Pacheco is a big supporter of Vision Zero. “I think it’s a very noble goal and we should strive to achieve it,” he told us. He realizes how challenging life can be for vulnerable users like bicyclists and pedestrians on city streets. He shared a personal story to explain that point.
Pacheco, a resident of Wallingford, works in the University District. He once decided to ride his bike to work along 45th Street, but found it so unsafe and terrifying that he now walks most days and occasionally hops on the bus. He understands why people are frustrated with our infrastructure and thinks people shouldn’t have to make that choice.
Pacheco thinks that the new Move Seattle program will be a big leap forward in realizing the goals of Vision Zero. He says that the loss of “one life is one life too many.” He wants to play a big role in helping implement Vision Zero policies and programs, particularly for the neighborhoods of his district. Pacheco proposed a new lid on top of I-5 that he argued could be a positive project for his district and help make progress on Vision Zero–as well as with housing. Stretching from 43rd Street to 50th Street, the lid would heal a deep wound between Wallingford and the University District. Pedestrians and bicyclists would be able to traverse safer connections, particularly along a new path stitching 47th Street back together. Meanwhile, it could help the city realize housing, environmental, and park space goals. 14 acres of new park could be created while added tree canopy would contribute to positive environmental outcomes.
How best should the city accommodate the next 20 years of growth?
“Growth is coming and I want to make sure we do it in a way that is environmentally sustainable.” He used the Bullitt Center as an example of this. One of the reasons that the Bullitt Center was built, he said, was to challenge current building and land use codes. At the same time, it was constructed to show that it was possible to use the cleanest and most sustainable technologies in new buildings. He thinks that we can build sustainably and sufficiently to accommodate growth by funneling it in proximity to light rail stations.
When asked what 20-year growth alternative approach would be best align with his vision for Seattle, he identified Seattle 2035 Alternative 4 (the urban village, transit-oriented growth alternative) as a similar approach that he would favor.
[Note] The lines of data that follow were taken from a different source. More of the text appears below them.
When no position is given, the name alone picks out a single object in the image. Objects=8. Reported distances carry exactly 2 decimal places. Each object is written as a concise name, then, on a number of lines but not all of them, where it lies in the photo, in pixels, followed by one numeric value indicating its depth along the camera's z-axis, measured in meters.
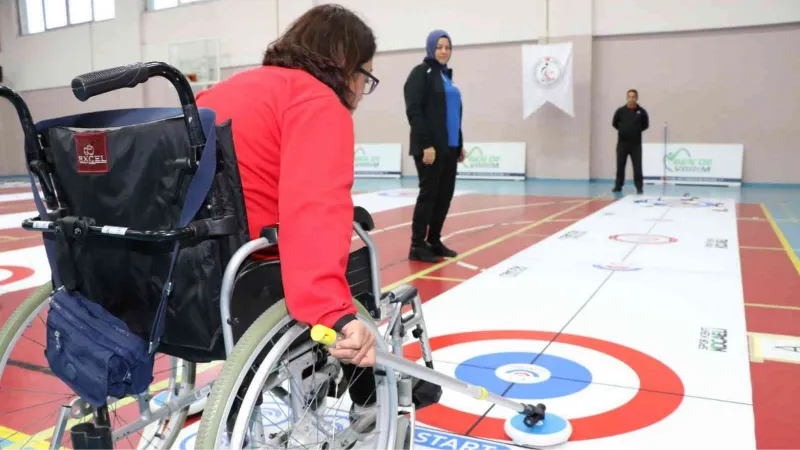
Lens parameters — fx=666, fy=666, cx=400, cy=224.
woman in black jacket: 4.66
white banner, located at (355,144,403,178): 14.00
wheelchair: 1.26
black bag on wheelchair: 1.28
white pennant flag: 11.79
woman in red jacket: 1.29
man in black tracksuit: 9.81
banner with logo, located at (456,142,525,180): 12.84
He reiterated that development must happen where transit is accessible.This can also help relieve the pressure of parking, or lack thereof, from neighborhoods. Part of his reasoning was that the old ways of auto-oriented growth aren’t the best long-term option. “Our streets aren’t going to get any wider”. Moving people on transit gives the city much higher and efficient throughput while helping to better maintain the city’s character that people value.
What is the most important transportation project in your district?
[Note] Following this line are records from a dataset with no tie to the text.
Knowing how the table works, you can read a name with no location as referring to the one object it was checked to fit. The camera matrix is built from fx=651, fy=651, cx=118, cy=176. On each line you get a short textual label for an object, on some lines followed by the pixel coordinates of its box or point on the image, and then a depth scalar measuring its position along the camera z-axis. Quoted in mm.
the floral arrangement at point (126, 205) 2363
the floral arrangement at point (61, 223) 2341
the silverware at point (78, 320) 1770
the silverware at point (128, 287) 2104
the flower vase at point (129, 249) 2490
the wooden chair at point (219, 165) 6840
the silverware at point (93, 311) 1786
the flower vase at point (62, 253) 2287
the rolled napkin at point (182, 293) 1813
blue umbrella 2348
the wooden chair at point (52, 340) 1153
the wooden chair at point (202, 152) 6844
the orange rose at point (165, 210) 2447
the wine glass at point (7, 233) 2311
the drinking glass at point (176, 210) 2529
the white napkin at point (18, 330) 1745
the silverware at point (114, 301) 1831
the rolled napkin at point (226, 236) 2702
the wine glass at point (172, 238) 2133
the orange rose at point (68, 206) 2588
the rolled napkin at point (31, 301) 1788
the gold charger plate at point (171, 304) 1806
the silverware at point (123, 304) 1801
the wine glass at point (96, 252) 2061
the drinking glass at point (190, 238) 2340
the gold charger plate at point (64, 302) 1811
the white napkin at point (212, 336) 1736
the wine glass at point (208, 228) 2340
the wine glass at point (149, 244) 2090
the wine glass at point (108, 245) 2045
Pacheco said that his district would be home to the three new light rail stations over the coming decade. With this new piece of infrastructure in place, it will offer tremendous opportunity for his district and sustain growth in an equitable, sustainable fashion. Pacheco linked the district’s light rail investments to the future University District rezone. He supports the overall rezone and thinks that it will bolster the prominence of the neighborhood because it would increase housing.
He recognizes the concerns that residents and businesses have about the impacts resulting from investments in new development. Despite that, he thinks that there is a bigger struggle for many residents, often students, when it comes to housing choices. For them, it’s usually a choice of living further from campus or living three to a room closer to college. With more capacity for housing, and presumably the delivery of new units, current and future residents could take advantage of the new housing offerings closer to where they want to be.
Another point he raised was social equity elsewhere in his district. He sees the eastern portion of the district as transit-poor, particularly in Sand Point and Wedgwood. At the same time, prominent senior centers and social welfare organizations like Solid Ground operate in these areas. He thinks that the opening of light rail will offer a huge chance for the district to re-evaluate transit service patterns.